One of my most vivid memories of life as a young lad, was a wrestling tournament when I was 12-ish. I was not a gifted wrestler, and I knew it, as did everyone with a passing interest in the sport. I'd made it through several rounds of tournaments, mostly by virtue of being in a less populous weight class and being not quite last. By the time I got to sectionals -- the last tournament before state -- It was just me and two other guys, both of whom looked to be about 45. They were from neighboring farm towns (where they presumably did the work of a whole team of oxen themselves each day after eating 4 dozen eggs) and were bitter rivals. While I sat in the bleachers for about three hours, consuming snickers after snickers, grimly awaiting my match, they engaged in a series of increasingly rambunctious sparring matches.
Eventually one just picked up the other and through him into the bleachers, breaking a few minor bones. After initially raising his arms in righteous triumph he was led away by some polite referees and angry parents, never to be seen again (by me). There was briefly talk that I would still wrestle the maimed one, but his coach decided that was a bad idea, and I wholeheartedly agreed.
And that's the story of how I went to state.
Smooth Segue
It's also why I have a soft spot for default judgment cases, like the one Judge Williams decided yesterday
Actual Legal News
The complaint in Mentone Solutions LLC v. Cobham Technologies, Inc., C.A. No. 22-131-GBW, is probably the shortest I've ever seen in a patent case, coming in at a scant 3 pages.
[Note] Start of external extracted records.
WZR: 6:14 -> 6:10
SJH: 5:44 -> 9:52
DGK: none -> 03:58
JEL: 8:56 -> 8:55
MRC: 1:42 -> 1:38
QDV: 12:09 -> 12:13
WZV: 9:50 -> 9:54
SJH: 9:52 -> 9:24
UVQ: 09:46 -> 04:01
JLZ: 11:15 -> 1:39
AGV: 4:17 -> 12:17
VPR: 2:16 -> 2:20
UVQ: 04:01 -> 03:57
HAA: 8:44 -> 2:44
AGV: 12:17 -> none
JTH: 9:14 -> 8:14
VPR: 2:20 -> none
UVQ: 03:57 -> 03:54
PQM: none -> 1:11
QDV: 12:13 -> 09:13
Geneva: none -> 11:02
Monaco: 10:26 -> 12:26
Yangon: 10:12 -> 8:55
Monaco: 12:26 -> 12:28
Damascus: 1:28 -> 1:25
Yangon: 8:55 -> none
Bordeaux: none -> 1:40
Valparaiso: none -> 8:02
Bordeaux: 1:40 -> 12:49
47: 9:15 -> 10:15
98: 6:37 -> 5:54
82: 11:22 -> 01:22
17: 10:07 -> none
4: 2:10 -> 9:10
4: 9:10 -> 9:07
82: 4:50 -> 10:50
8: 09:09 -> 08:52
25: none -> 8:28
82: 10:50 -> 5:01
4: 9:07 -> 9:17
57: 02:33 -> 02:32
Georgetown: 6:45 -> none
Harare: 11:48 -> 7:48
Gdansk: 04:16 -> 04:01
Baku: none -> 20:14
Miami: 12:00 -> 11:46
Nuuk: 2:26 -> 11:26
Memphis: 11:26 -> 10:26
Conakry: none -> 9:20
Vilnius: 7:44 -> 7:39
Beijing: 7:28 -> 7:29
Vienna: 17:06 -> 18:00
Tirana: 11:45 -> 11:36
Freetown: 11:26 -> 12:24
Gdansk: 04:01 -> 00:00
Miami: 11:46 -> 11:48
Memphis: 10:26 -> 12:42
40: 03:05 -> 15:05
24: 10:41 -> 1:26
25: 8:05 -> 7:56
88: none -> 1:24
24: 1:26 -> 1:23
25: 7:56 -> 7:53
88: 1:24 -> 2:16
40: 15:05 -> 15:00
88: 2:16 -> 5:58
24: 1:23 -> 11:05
It did, however attach a claim chart showing how the accused product allegedly infringed a claim of the patent in suit (although it relied pretty much entirely on the products use of a the DC-HSPA+ standard).
The defendant never answered and so a default was entered and plaintiff moved for default judgment. Judge Williams, however, denied the motion for default because the plaintiff failed to show that the "unchallenged facts constitute a legitimate cause of action." Specifically:
Although the Court must take Mentone's factual allegations as true , these factual allegations-which can charitably be described as sparse-fail to establish that Cobham infringed the '413 patent. Specifically, Mentone' s Complaint fails to establish that Cobham made, used, or sold the Accused Instrumentalities in the United States as required to state a claim for direct infringement pursuant to 35 U.S.C. § 271(a). Thus, the Court cannot conclude that "the unchallenged facts constitute a legitimate cause of action" for direct patent infringement.
Mentone, C.A. No. 22-131-GBW (D. Del. Oct. 11, 2022) (Mem. Op.)
Indeed, the only allegation in the complaint referencing an actual infringing act failed to specify that the acts occurred in the US.
Cobham had made, used and sold during the life of the ‘‘413 Patent a series of
products identified as the Explorer 540 BGAN M2M (“Accused Instrumentalities”).
Ultimately, Judge Williams did grant leave for the plaintiff to amend the complaint to correct this deficiency, but noted that doing so would moot the already entered default.